From my view I can see each individual tear that drips from his face and I ached to go to him, to tell him that I will measure his time if he wants me to, that I will be his mother, father, brother, friend... Whatever he needs I will be if it eases his pain just the slightest. But I wait for him to tell me when he's ready to accept my help without feeling forced to do so, without resentment that I want to take Naomi's place. Maybe waiting seems cruel, but I want to do this right. I have to get it right. I think in time it will define who we are and what we are to each other.

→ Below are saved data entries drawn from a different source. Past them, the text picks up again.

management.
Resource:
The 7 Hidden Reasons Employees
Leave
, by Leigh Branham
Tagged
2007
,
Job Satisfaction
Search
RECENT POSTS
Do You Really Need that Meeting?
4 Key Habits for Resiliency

Patience has never been my long suit. I am, pardon the trite expression, a man of action. That was dictated to me by my father whose every minute was apparently too valuable to waste on sitting around and enjoying the things in life that take time: a child's first play or speech or even a son's first winning football game. I thank the fates, heavens, whoever, that sent Blair Sandburg my way to teach me that time rarely matters; only love. So, even though my leg muscles are jumping in anticipation and my eyes are already moist with sympathetic tears, I hold my position. I wait.
Until I hear just the softest of pleas. "Jim," he says and in two steps, I am beside him and he crumbles because now I am there to hold him together or pick up the pieces later-- the choice is his; I am only there to serve.
I watch the sunrise. If Blair was awake, he could too because the long night has left us sitting next to the balcony doors. How we came to be sitting on the floor, I don't remember. There had been pacing and talking and some very creative rants as he worked through his pain. It had suddenly hit him that the identity of his father probably died with Naomi and the fury had burned bright, then faded. He discussed how abandoned he felt, how the world seems to have dimmed without her presence. Then he wondered about the mysteries of her life, why she wandered as she did, why a home had never called out to her. Finally, he thought about her, if she still existed on some other plane or level. He asked if I thought she was happy. I replied that probably depended on him since he was her tie to this world now. He laughed and said if that was true, she was probably feeling a bit crappy at the moment.
At some point we had sat, he had leaned against my shoulder, and fallen asleep. Had I? Maybe yes, maybe no. Again, I don't remember. All I know is that he is in a healing slumber and that the arm he leans upon is numb. I shrug and adjust the arm that I can move. He'll awake soon and then I'll worry about the other one.
Yes, I think, as my eyes drift closed, I can wait.